We’ve actually written a couple of utilities to repair these problems in the past, including on in Ruby. However, they are very specific to the individual account you’re working on. Additionally, it’s not unusual for a customer to have a partially broken installation due to attempts to fix it. We had a customer some months ago who gave us a veeery long weekend after dumping the site, then shutting down the old account, and then requesting we do the import for them.

Unfortunately, the encoding on the dump was wrong, and after importing it, we have a plethora of issues. In addition, the database had a mix of unicode (utf-8) and latin1 encoding due to several previous attempts to fix the problem, or perhaps upgrades (nobody was sure), so we ended up having to sift through literally gigs of mysql .sql dumps by hand to fix the problem.

Not fun.

It turns out that:

  • You can have different encodings set for the MySQL server and client
  • PHP can have it’s own encoding type, which is different than either MySQL setting
  • Dumps can have mixed types in them (as stated)
  • Altering MySQL table character encoding can only be done on a per-table basis, which can be fixed, but which can introduce double encoding if you have a mixed database if you script it, causing you to have to revert back to the original dump mid-process if you make a mistake

That last one is sooo not fun.

If you’re in this situation, you should seriously read this post from yk, which basically lays out the basics on converting table encoding.

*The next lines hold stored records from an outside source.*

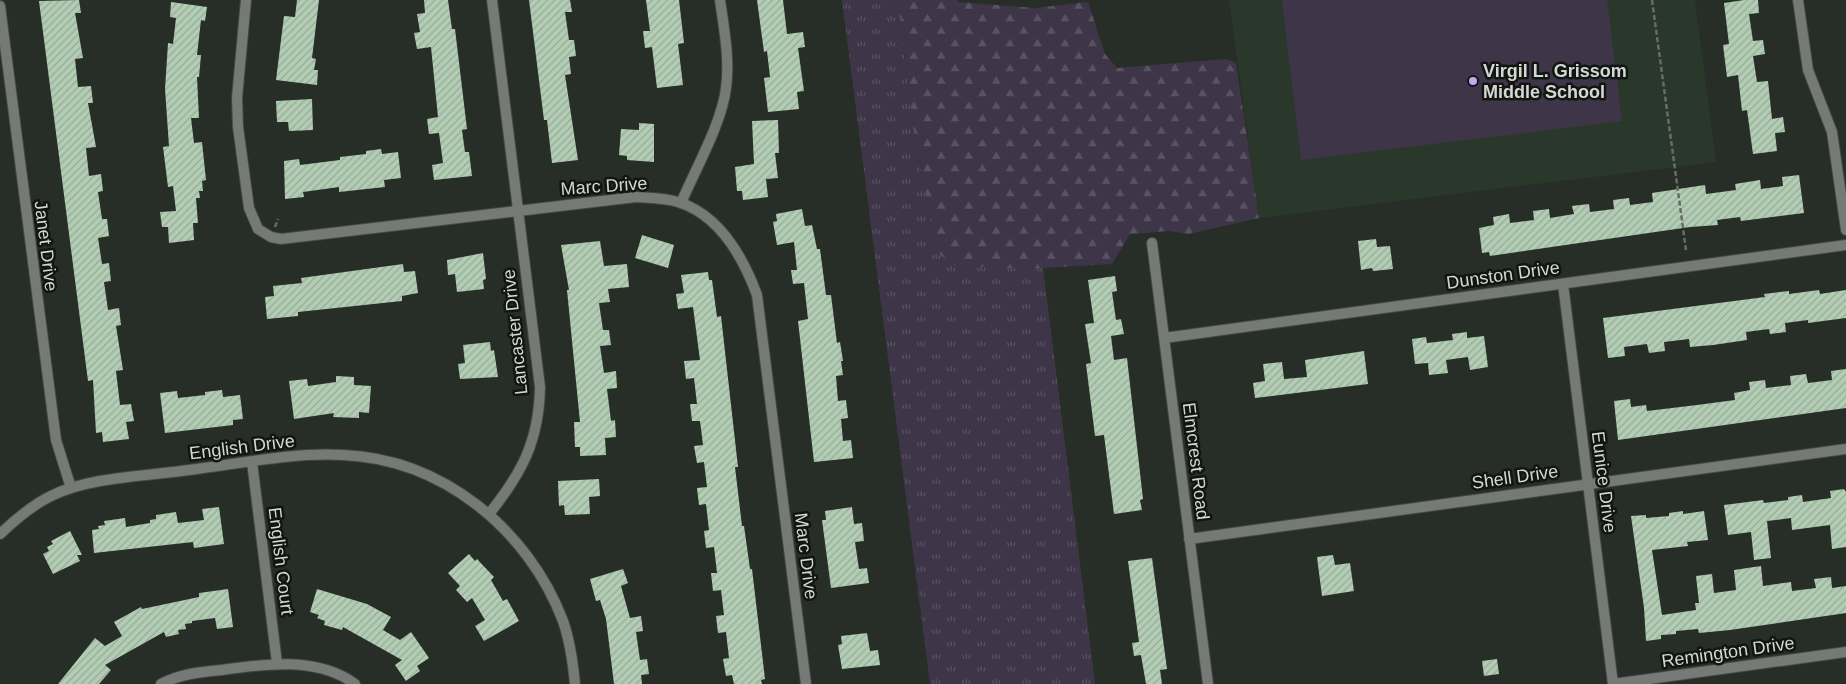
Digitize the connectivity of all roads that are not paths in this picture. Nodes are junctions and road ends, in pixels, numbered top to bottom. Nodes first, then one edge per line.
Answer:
1 (246, 0) edge
2 (492, 0) edge
3 (720, 0) edge
4 (1798, 0) edge
5 (0, 6) edge
6 (3, 63) edge
7 (681, 203) junction
8 (518, 211) junction
9 (1846, 230) edge
10 (1152, 243) dead end
11 (1846, 245) edge
12 (1563, 284) junction
13 (1164, 338) junction
14 (1846, 449) edge
15 (252, 462) junction
16 (1588, 484) junction
17 (71, 488) junction
18 (489, 514) junction
19 (0, 534) edge
20 (1189, 539) junction
21 (1846, 652) edge
22 (277, 663) junction
23 (161, 684) edge
24 (355, 684) edge
25 (575, 684) edge
26 (806, 684) edge
27 (1208, 684) edge
28 (1613, 684) edge

1 - 8 street, Marc Drive
2 - 8 street, Lancaster Drive
3 - 7 street
4 - 9 street
5 - 6 street, Janet Drive
6 - 17 street, Janet Drive
7 - 8 street, Marc Drive
7 - 26 street, Marc Drive
8 - 18 street, Lancaster Drive
10 - 13 street, Elmcrest Road
11 - 12 street, Dunston Drive
12 - 13 street, Dunston Drive
12 - 16 street, Eunice Drive
13 - 20 street, Elmcrest Road
14 - 16 street, Shell Drive
15 - 17 street, English Drive
15 - 18 street, English Drive
15 - 22 street, English Court
16 - 20 street, Shell Drive
16 - 28 street, Eunice Drive
17 - 19 street, English Drive
18 - 25 street
20 - 27 street, Elmcrest Road
21 - 28 street, Remington Drive
22 - 23 street
22 - 24 street

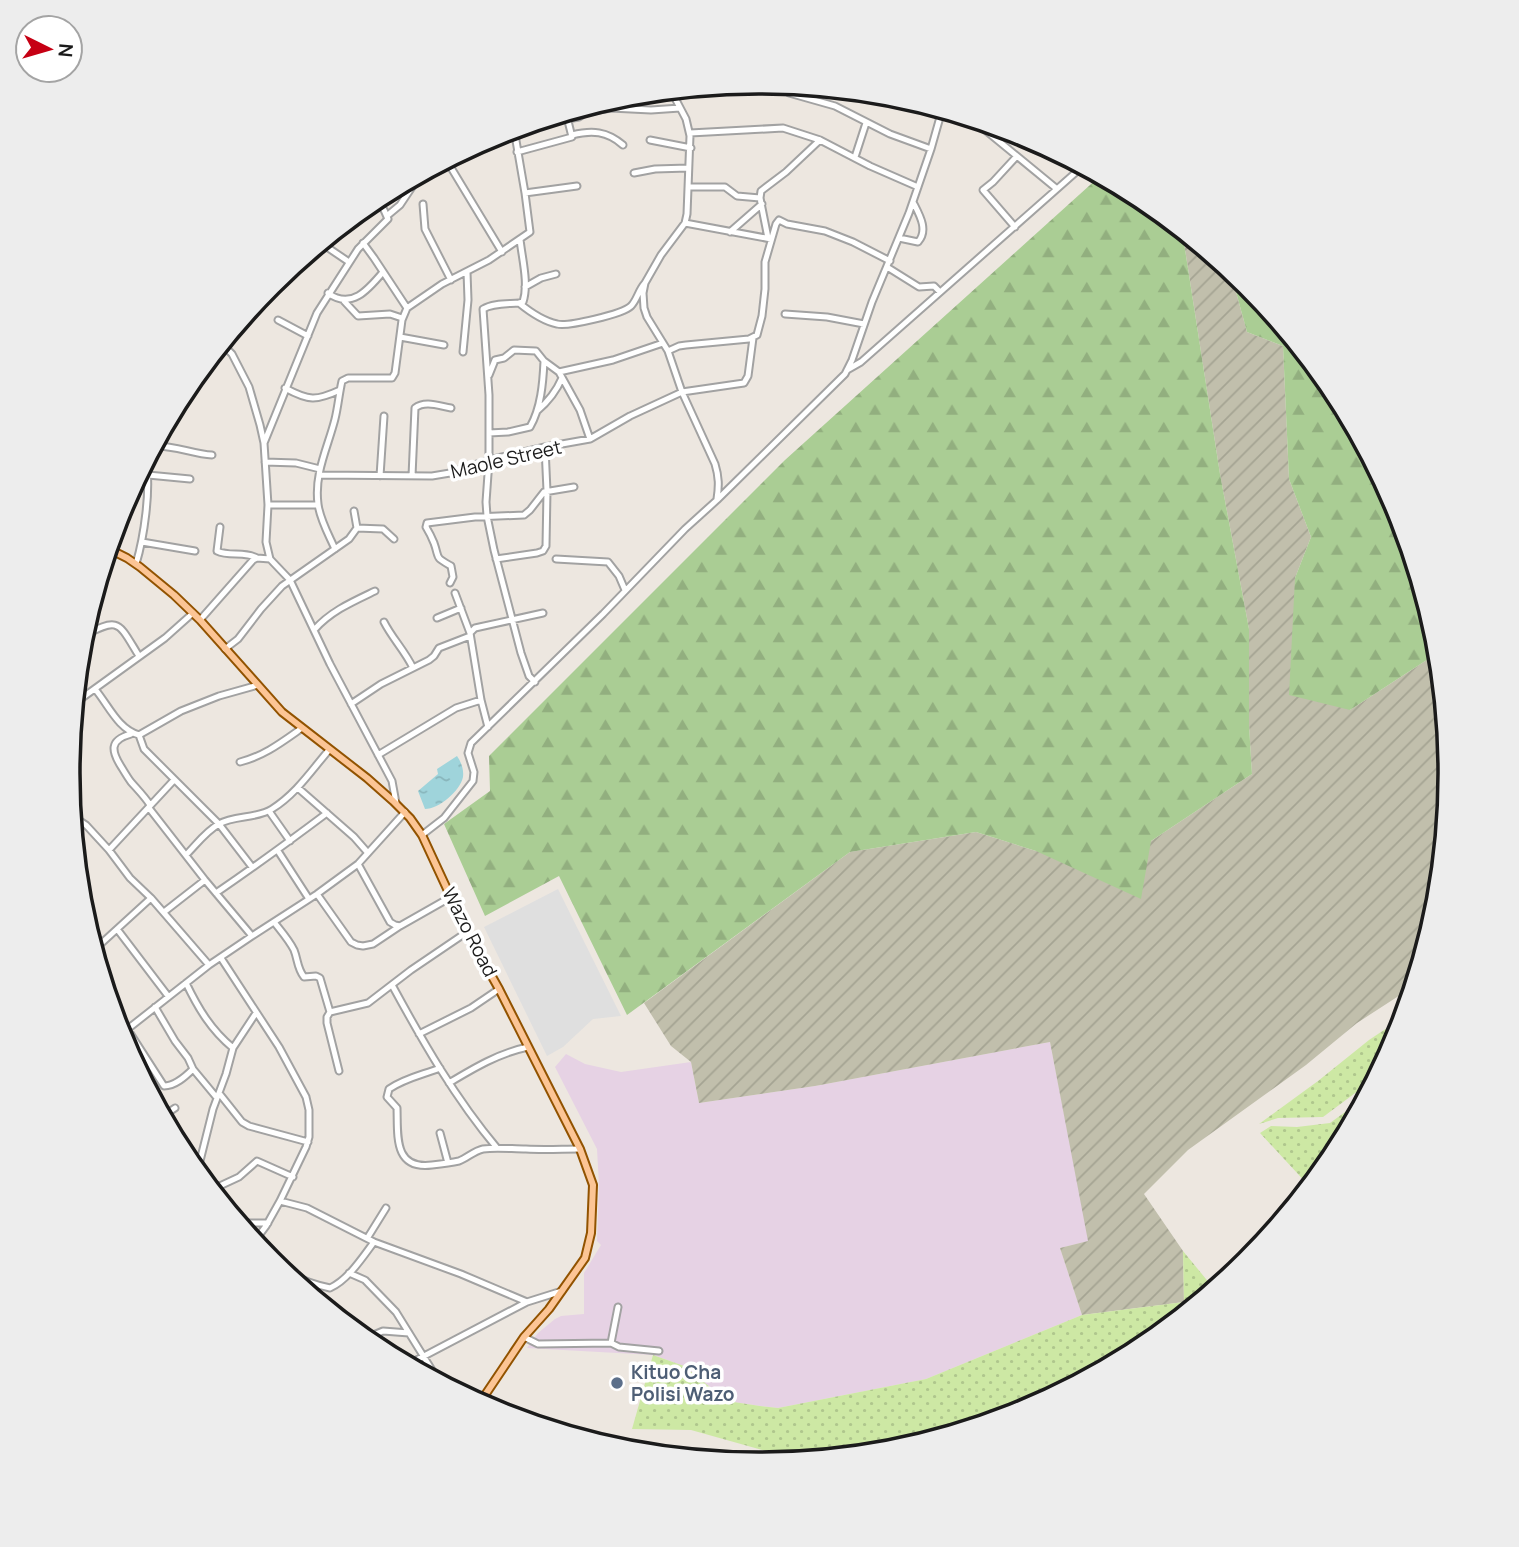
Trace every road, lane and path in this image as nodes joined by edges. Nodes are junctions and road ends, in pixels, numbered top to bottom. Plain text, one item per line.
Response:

I’ll rate that post a 4 out of 10. Useful, but it pales in comparison to Derek Siver’s post on oreillynet, which actually lays out a better explanation than the notes I kept on our process. It’s one of the best posts I’ve come across on fixing the problem, so I’m actually going to link to it rather than spend two hours writing up our notes, which are substantially the same. Thanks for the Monday evening back Derek. I think I’ll go watch my MythTV box.

I cannot reiterate enough the importance of starting your MySQL database projects exclusively with UTF-8 encoding - it will save you from more headaches down the road.